Und wie in einer Datenbank (Karlo verwaltet Datenbanken) findet sich Karlo auch schon mal unter „Carlo“ mit „C“, wenn das jemand so will. Die Freundin von Karlo wechselt mitten im Dialog ihren Namen, zum Beispiel von Sybille zu Sabine. Städte und Arbeitsstellen sind austauschbar, Freunde und Kollegen, Feiern und gemeinsame Abende. Gegenstände sprechen poetisches Zeugs und Menschen werden benutzt. Je mehr Osten, desto schneller wieder Westen. Je später, desto früher. Das heißt: In dieser poststrukturalistischen Welt geht alles, was austauschbar scheint, auch wieder ineinander über, "die Welt ist auch nur eine Kugel", wie Karlo sagt. Man weiß gar nicht so genau, wo man den Schnitt machen soll, zwischen den Szenen. Zwischen den Welten, zwischen den Figuren.
Absurde Traumlogik
Das Stück besteht im Grunde genommen aus Mechanismen. Aus Verschiebung, Auslassung, Übersprung und Substitution. Eine absurde Traumlogik, wobei das Erwachen immer nur eines in den nächsten Traum hinein ist. Somit wird der Traum zum Leben. Also besteht das Leben aus diesen Mechanismen. Was ja eine recht simple Erkenntnis ist. Decar dekliniert sie hier durch an den Gegensatzpaaren resp. Komplexen: Privat/Beruf; Freunde/Kollegen; konkrete Städte und rasende Globalisierung. Aber gerade mitten im Komplex kann das Simple ja sehr erhellend sein.
Regisseurin Catja Baumann und ihr spielfreudiges Ensemble konzentrieren sich vor allem aber auf zwei andere Aspekte. Einmal das Rasen der Zeit. Wie ein surrealistischer Chor treten alle zu einem ungeschriebenen Prolog an die Rampe und lassen akustisch die Uhren ticken, bevor Karlo aufwacht und bald darauf Jenny trifft, und die ist "Der Engel des Todes", wie es im Untertitel heißt. Den rasenden Wortfluss hat Catja Baumann sinnfällig rhythmisiert – jeweils kurz vor Karlos Aufwachen lässt sie das Ensemble überdrehen und taucht dann die Jenny-Auftritte in unwirkliches Nachtlicht und in eine Langsamkeit, die sich wohltuend von der absurden Jagd absetzt. Figuren treten nicht ab, sie erstarren oder schlafen einfach ein. Karlo blickt auf sein Leben zurück, zusammen mit Jenny. Auch das könnte das Stück bedeuten.

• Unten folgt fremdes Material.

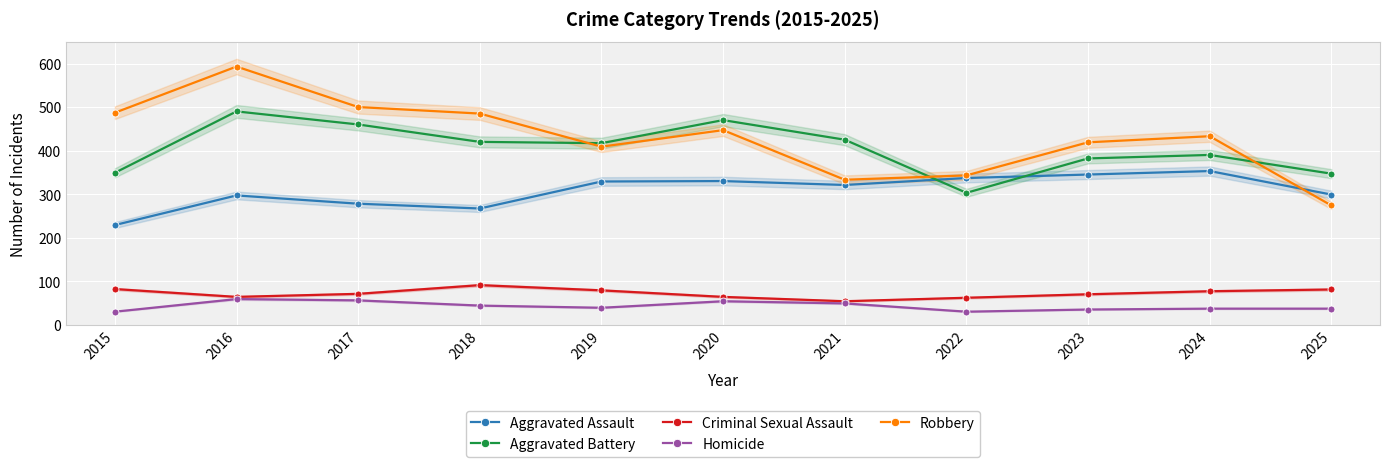

Where does the Aggravated Assault series first go above 321?

2019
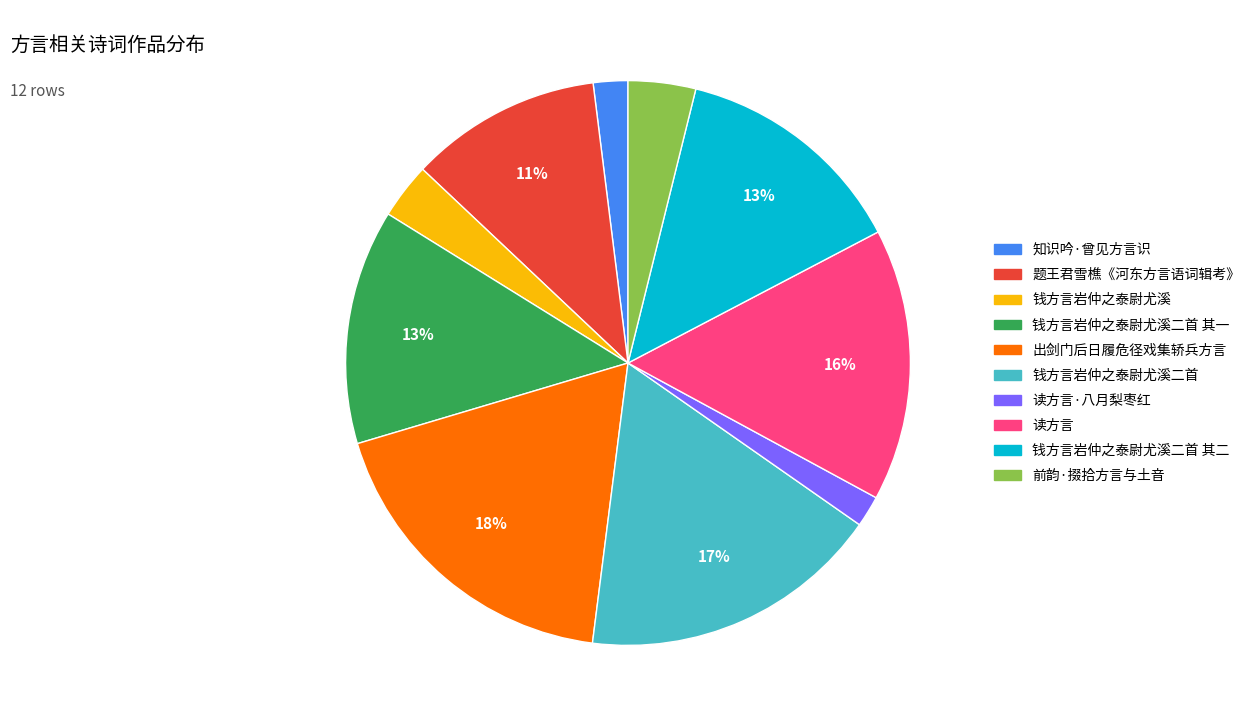

Is there a majority slice in this chart?

No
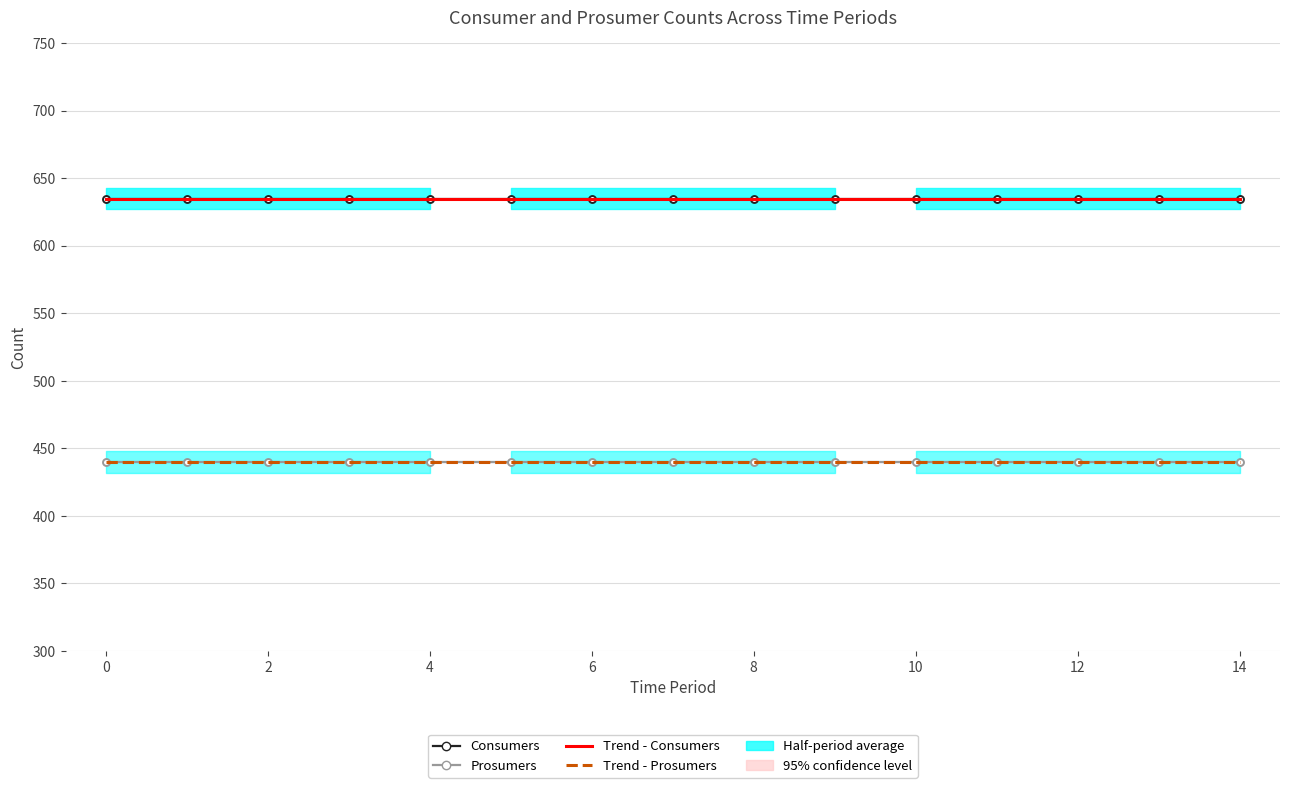

How many lines are shown in the chart?

2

Und zum Zweiten erzählt das Bühnenbild von Linda Johnke die vielen Perspektivwechsel des Textes, die Dialoge, in denen jede Äußerung anders in den Raum gestellt als aufgenommen wird. Aus ihren drei Regalen, in denen sich die Figuren wie Nippes verstauen können, werden Podeste, Winkel, Pulte und Hocker.
Abstraktes Bühnenbild
In diesem abstrakten Bühnenbild spielen die sechs Darsteller realistische Situationen an dergestalt schnell aufgebauten Stehtischen und Flugzeugen mit Pappmaché-Requisiten. Biergläser, Handtaschen, Telefone, Weihnachtsbaum – alles Pappe. Was sehr gut und humorvoll funktioniert. Nur zu Beginn, als die Darsteller mit vorgehaltenen Sprechblasen zeigen, dass sie nun als "Spiegel" oder "Kleiderhaken" sprechen, wirkt das Ganze ungeschickt – offenbar eine Idee des Autors, mit der hier niemand so richtig etwas anfangen kann und die schließlich auch für den Rest der Inszenierung einfach nicht weiter aufgegriffen wird.
Was sicher die richtige Entscheidung war, um zu einer eigenen, in sich runden und rhythmisch gut strukturierten Inszenierung zu kommen und um noch viele Entdeckungen – andere Motive und Strukturelemente in dem kunstvoll komponierten Textwerk von Michel Decar – für weitere, sehr eigene Inszenierungen übrig zu lassen.